Hundreds of Ivanti Join Safe and Coverage Safe endpoints stay weak to a number of security points first disclosed greater than a month in the past and which the seller progressively patched.
The issues are CVE-2024-22024, CVE-2023-46805, CVE-2024-21887, CVE-2024-21893, and CVE-2024-21888. Their severity ranges from excessive to essential and so they concern authentication bypass, server-side-request forgery, arbitrary command execution, and command injection issues.
A few of these vulnerabilities have been reported as exploited by nation-state actors earlier than they have been being leveraged at a bigger scale by a broad vary of menace actors.
Beginning with CVE-2024-22024, the problem is an XXE vulnerability within the SAML element of Ivanti Join Safe, Coverage Safe, and ZTA gateways that allowsunauthorized entry to restricted assets.
First disclosed final week and with no lively exploitation confirmed but, the seller suggested that it’s essential to right away apply out there security updates or mitigations, if there is no such thing as a patch out there.
Risk monitoring service Shadowserver studies that its web scans present greater than 3,900 Ivanti endpoints weak to CVE-2024-22024. Most of them are in america (1,262).
The group noticed roughly 1,000 Ivanti endpoints which might be nonetheless weak to CVE-2024-21887, a flaw that lets authenticated admins execute arbitrary instructions on weak home equipment by sending specifically crafted requests.

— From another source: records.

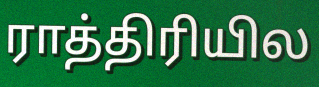
ராத்திரியில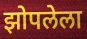
झोपलेला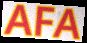
AFA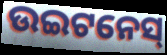
ଉଇଟନେସ୍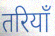
तरियाँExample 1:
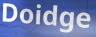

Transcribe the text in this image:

Doidge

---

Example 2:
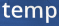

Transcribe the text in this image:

temp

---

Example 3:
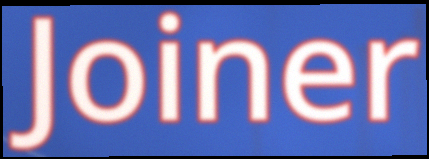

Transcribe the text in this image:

Joiner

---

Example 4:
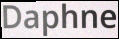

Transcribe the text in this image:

Daphne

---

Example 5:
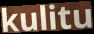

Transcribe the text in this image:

kulituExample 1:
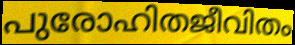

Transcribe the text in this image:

പുരോഹിതജീവിതം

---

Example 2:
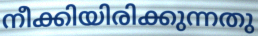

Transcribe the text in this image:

നീക്കിയിരിക്കുന്നതു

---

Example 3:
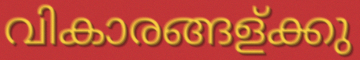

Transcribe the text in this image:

വികാരങ്ങള്ക്കു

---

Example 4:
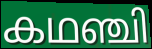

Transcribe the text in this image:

കഥഞ്ചി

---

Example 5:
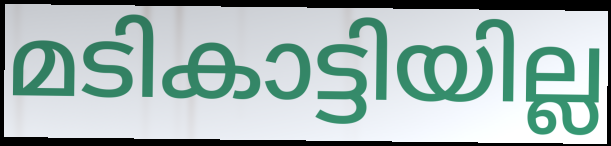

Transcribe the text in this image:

മടികാട്ടിയില്ല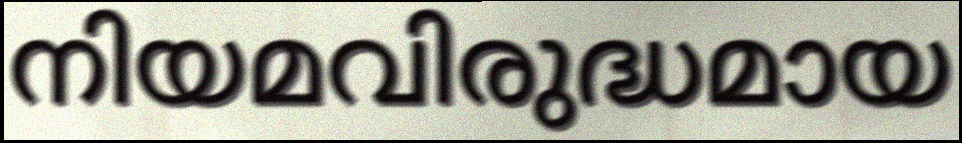
നിയമവിരുദ്ധമായ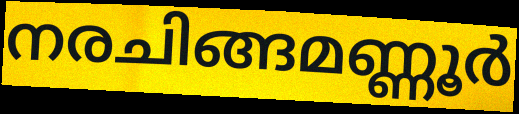
നരചിങ്ങമണ്ണൂർ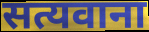
सत्यवाना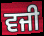
ਵਜੀ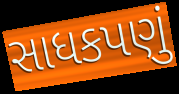
સાધકપણુંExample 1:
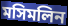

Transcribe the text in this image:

মসিমলিন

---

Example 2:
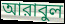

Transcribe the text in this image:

আরাবুল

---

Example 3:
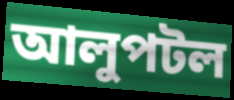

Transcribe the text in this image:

আলুপটল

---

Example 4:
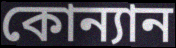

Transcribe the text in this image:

কোন্যান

The vulnerability was first disclosed as a zero-day on January 10, 2024, and was reportedly exploited by Chinese language hackers, together with CVE-2023-46805, an authentication bypass difficulty.

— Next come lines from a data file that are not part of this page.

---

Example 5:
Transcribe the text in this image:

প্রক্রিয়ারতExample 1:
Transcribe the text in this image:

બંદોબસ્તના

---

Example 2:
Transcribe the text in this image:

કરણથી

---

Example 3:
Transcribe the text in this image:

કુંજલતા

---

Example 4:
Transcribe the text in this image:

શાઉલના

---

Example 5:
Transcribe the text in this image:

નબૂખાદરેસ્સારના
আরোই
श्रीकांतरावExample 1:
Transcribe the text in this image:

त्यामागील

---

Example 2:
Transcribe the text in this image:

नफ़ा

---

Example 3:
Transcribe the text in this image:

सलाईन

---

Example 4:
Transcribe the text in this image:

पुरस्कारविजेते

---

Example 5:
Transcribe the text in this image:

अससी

Yutaka Sejiyama, a security researcher at Macnica, shared his Shodan scan outcomes with BleepingComputer earlier right now, reporting that as of February 15, 2024, 00:15 UTC, there have been 13,636 Ivanti servers that had but to use patches for CVE-2024-21893, CVE-2024-21888, CVE-2023-46805, and CVE-2024-21887.
Safety updates for these 4 vulnerabilities have been made out there by Ivanti properly over a month in the past on January 31, 2024.
In line with the researcher, the overall variety of internet-exposed Ivanti servers is 24,239, that means that greater than half of them stay unpatched.
Relating to CVE-2024-22024, which was disclosed and glued on February 8, 2024, Sejiyama’s analysis reveals a world patching proportion of solely 21.1% as of right now, leaving 19,132 servers uncovered to the damaging unauthorized entry flaw.
Sadly, the flaws affecting Ivanti merchandise have been disclosed over a brief interval, giving administrator little time to organize for making use of the patches.
This complicates remediation efforts and heightens the danger of Ivanti techniques being left weak for extended durations, offering menace actors with a big record of potential victims.